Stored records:
■ ■ ■ ■ ■ ■ ■

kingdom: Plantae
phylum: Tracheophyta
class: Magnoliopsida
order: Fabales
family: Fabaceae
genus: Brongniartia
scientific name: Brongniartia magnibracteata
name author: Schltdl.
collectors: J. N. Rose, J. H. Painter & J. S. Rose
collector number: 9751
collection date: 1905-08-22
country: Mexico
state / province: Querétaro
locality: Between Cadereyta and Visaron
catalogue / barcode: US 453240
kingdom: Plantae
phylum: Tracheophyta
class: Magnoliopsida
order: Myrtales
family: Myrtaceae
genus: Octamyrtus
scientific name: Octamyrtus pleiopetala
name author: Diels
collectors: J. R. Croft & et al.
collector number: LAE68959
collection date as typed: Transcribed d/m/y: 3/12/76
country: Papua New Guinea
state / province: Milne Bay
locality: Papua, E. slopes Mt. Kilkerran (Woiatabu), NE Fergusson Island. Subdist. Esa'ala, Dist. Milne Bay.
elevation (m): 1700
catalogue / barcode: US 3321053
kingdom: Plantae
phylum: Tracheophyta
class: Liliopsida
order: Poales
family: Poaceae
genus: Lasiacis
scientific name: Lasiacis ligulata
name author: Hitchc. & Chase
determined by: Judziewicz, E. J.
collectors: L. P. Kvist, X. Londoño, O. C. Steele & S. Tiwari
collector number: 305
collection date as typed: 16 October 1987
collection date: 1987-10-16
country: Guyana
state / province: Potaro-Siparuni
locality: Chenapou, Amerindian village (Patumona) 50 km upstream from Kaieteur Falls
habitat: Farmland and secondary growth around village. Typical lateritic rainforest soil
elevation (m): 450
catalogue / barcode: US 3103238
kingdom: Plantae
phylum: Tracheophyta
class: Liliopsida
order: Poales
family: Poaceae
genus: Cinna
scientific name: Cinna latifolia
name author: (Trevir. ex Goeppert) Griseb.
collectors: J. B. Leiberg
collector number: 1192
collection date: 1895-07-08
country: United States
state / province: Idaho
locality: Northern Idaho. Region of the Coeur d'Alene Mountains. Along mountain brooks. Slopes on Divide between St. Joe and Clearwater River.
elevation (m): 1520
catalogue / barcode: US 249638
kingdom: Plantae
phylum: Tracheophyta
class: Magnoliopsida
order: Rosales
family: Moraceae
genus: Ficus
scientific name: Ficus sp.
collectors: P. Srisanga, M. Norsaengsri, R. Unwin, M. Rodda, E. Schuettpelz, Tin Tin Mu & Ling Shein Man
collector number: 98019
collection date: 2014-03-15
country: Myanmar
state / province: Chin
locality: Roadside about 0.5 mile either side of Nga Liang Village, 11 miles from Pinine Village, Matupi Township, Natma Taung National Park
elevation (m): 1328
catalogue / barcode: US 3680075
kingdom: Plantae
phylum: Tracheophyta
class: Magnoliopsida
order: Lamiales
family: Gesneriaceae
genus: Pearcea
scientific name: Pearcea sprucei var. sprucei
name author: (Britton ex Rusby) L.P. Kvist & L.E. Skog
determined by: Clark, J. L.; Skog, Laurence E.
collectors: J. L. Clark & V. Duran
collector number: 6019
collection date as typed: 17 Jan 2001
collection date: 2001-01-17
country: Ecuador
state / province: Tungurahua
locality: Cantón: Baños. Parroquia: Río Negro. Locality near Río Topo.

■ ■ ■ ■ ■ ■ ■

- Short task
Format the part that opens with the line containing "name author: Hitchc. & Chase" and closes with the line containing "locality: Chenapou, Amerindian" as a JSON list of strings, one string per line, leaving out any blank lines.

- Response below
[
  "name author: Hitchc. & Chase",
  "determined by: Judziewicz, E. J.",
  "collectors: L. P. Kvist, X. Londoño, O. C. Steele & S. Tiwari",
  "collector number: 305",
  "collection date as typed: 16 October 1987",
  "collection date: 1987-10-16",
  "country: Guyana",
  "state / province: Potaro-Siparuni",
  "locality: Chenapou, Amerindian village (Patumona) 50 km upstream from Kaieteur Falls"
]